Fragrance update.

Piecing together the various suggestions below, I have figured out this much.

I took the spray bottle of eau-de-musk-ox which the very lovely and terribly gracious Poppy gave me for Christmas, and disassembled the spray mechanism as far as I could without breaking anything. Which wasn't very far, because all that's there is the atomizer button (the thingy you push to produce a fine mist with a 10'/3m scatter pattern) and this spouty thing that goes up the aforementioned button.

Now, if you push down on the unbuttoned spouty thing you get a semi-healthy squirt of manly fragrance. The problem is that I see no way (thus far) of pushing down the spouty thingy without blocking the spouty thingy. That is, I wind up with several fluid ounces of manly fragrance dribbling down my arm.

Putting the bottle upside down to push against something, besides potentially blocking the spouty thingy, produces nothing, because the feeder tube is then nestling in a pocket of air.

My intentions therefore are to find some sort of thin, flexible-ish but rigid-ish tube (the sort used in fish tanks suggests itself), that will affix SNUGLY (so I can't type, Poppy, sue me) over the spouty thing that I may push down without blocking the spouty thingy and which will prove a conduit to the manly fragrance, to be decanted into the little sterling flask. (Which I think -- I'm not sure -- Poppy also gave me several years prior.)

Details to ensue,



blackbird said…
You're killing me with this.
Poppy Buxom said…
Hey! I just spotted a new word. At least, it's new to me. And I want to make sure I'm using it correctly. How's this?

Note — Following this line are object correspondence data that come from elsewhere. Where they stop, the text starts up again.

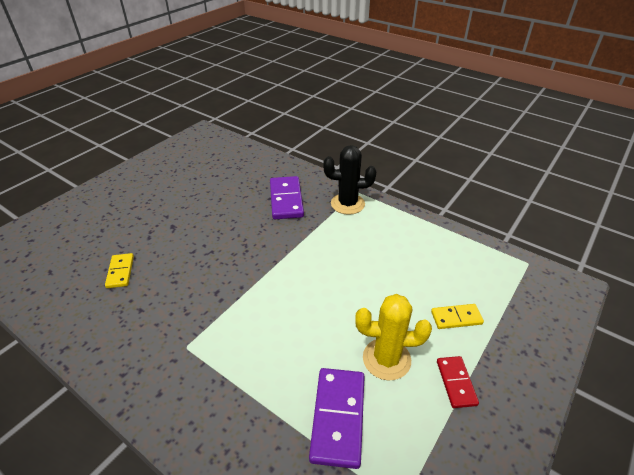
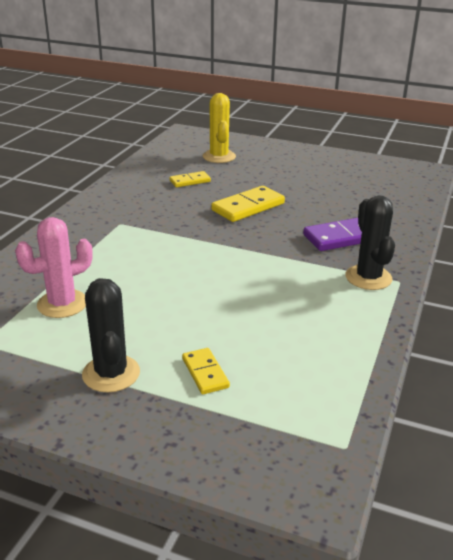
camera: 75 degrees right, 10 degrees down
purple domino [309,368,365,469] -> pink cactus [15,217,93,318]
yellow cactus [355,294,432,381] -> yellow cactus moved to [203,93,236,163]
red domino [437,356,479,408] -> black cactus [82,278,140,393]
none -> yellow domino [211,186,285,222]

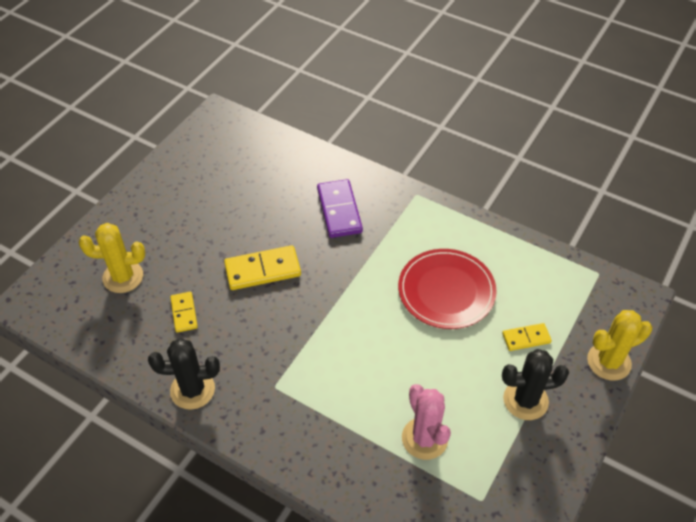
camera: 80 degrees left, 20 degrees up
yellow domino [211,186,285,222] -> yellow domino turned 75 degrees counterclockwise [224,245,301,290]
black cactus [345,195,395,290] -> black cactus moved to [148,338,220,410]
none -> red plate [398,249,497,329]
none -> yellow cactus [587,310,652,381]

Poppy's Husband: How did it go at choir rehearsal?

Poppy: Oh--it went simply SUNGLY!
Poppy Buxom said…
Oh, and by the way--I realize I'm wonderful and everything, but I'll bet the generous spirit who gifted you with all these rare fragrances and sterling silver dressing room bibelots was one of your other girlfriends.

I wouldn't put it past blackbird, for example. She never stops talking about you, so if you're getting anonymous mash emails--check the IP. It's probably her.

Or badger.

Kim is another possibility.
Joke said…

Alas, it was at "your deluxe apartment in the sky" where you very kindly gave me the Eau de Musk Ox.

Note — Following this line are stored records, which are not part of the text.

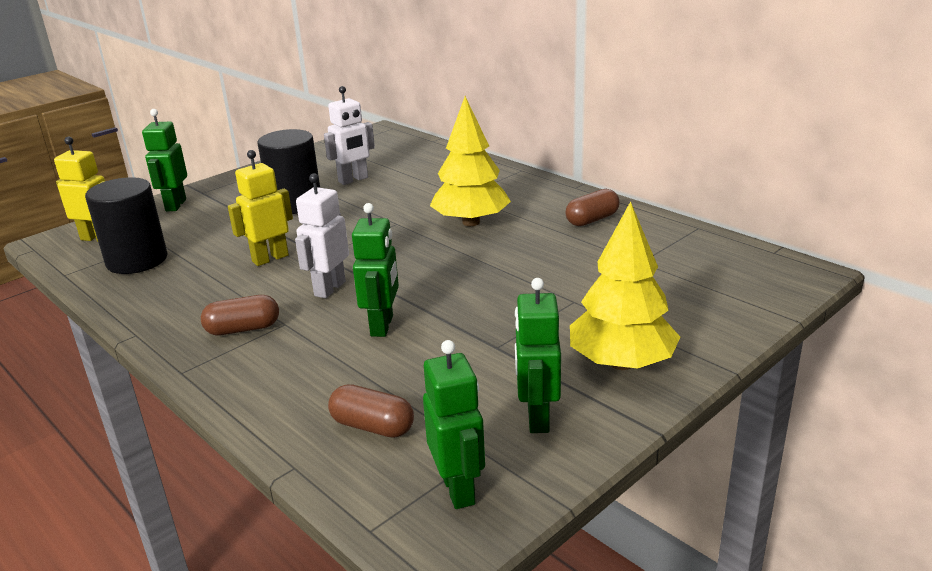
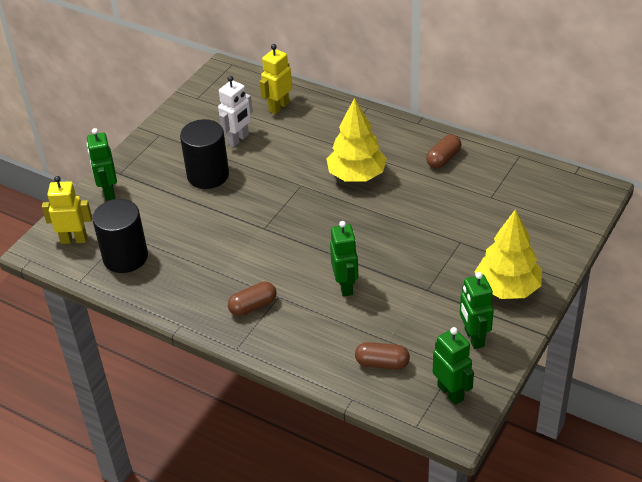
camera: 15 degrees left, 15 degrees up
yellow robot [228,150,293,266] -> yellow robot moved to [260,44,292,114]
white robot [295,173,349,298] -> none

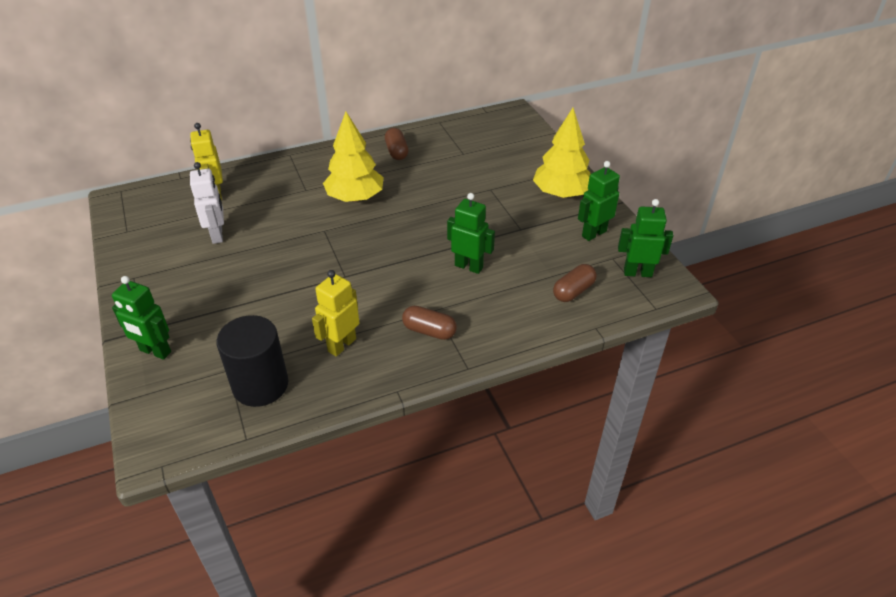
camera: 55 degrees left, 0 degrees up
yellow robot [42,176,92,244] -> yellow robot moved to [312,270,359,357]
black cylinder [180,119,229,189] -> none
brown capsule [228,281,276,316] -> brown capsule turned 75 degrees counterclockwise [402,306,457,340]
green robot [460,272,494,349] -> green robot turned 120 degrees clockwise [578,161,620,241]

Let me know if you'd like for me to refresh your memory further.

Joke said…
P.S. As I stated in the body of this piece, I can't be sure I received the tiny flask from you but what little circumstantial evidence there is, points in your general direction.
Badger said…
Okay (a) AS IF I'd send the likes of him a mash email -- all my mash emails to go Kim and Shula, and (2) what Blackbird said.
Poppy Buxom said…
Just kidding. I remember the eau de musk ox gifting as thought it were yesterday.

And Stomper Girl sent you the wee flaskie.
Joke said…
Stomper is a very prescient lass, so much so that she sent me the wee Caswell-Massey flask several years before she knew I existed.

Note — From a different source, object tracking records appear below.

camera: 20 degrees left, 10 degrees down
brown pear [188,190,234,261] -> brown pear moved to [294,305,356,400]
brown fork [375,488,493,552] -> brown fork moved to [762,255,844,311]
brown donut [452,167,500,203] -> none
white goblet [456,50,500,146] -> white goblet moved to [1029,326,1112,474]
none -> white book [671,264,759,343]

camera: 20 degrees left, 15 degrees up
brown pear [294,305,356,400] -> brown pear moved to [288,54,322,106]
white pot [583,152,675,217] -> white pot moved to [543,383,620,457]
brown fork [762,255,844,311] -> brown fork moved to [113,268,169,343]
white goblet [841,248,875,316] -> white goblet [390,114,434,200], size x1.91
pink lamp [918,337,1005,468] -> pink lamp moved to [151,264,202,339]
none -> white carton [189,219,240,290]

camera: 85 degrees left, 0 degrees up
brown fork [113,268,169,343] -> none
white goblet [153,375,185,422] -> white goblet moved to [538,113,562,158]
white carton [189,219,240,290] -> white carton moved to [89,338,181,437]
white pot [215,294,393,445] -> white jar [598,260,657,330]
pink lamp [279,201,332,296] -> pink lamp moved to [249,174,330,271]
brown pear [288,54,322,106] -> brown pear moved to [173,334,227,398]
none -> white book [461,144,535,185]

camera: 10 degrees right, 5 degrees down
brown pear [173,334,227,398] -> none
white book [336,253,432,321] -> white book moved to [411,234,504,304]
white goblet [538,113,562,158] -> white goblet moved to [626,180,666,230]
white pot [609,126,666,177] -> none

P.S. The bottle of Eau de Musk Ox, came from the Ox Lauren flagship store on Musk Avenue; with a "Tester - Not For Retail Sale" sticker underneath.
daysgoby said…
Could you get a glass etching tool and score the neck deeply enough to snap off the top without creating an industrial accident?

Of course, if shaving (see post above) is that big of a problem....

Jess, who has all the skin on her legs intact
Kim said…
Somehow I'm envisioning the Casa da Joke burning to the ground and the children starting to gnaw off their own limbs in hunger as this RIDICULOUS quest continues.

I mean, GEESUS, don't you have washing to do, dinner to make, school fence mums to beguile?

I can almost hear Mrs J's eyes rolling from here.

(ps - I don't even buy my own husband these kinds of concoctions, so I'm hardly going to be purchasing them for others...)
Kim said…
and what's a mash email anyway?
Joke said…
News of my legendary multitasking skills have yet to reach Down Undah, I see.

Poppy Buxom said…
Oh, that rascal Bunky.

He probably sold me the tester and kept the last, for-retail-sale bottle for his own bad self. To wear to impress the ghost of C. Z. Guest.

Kim: I have to buy eau-de-musk-ox for Joke because my husband won't let me buy fragrances, manly or otherwise, for him.
Major Bedhead said…
Get a sommelier to take the top off with a sword, like they do with champagne.

Or, find some needle-nosed pliers and pry off the metal top that must be on the Eau de Musk Ox and decant into said sterling flask.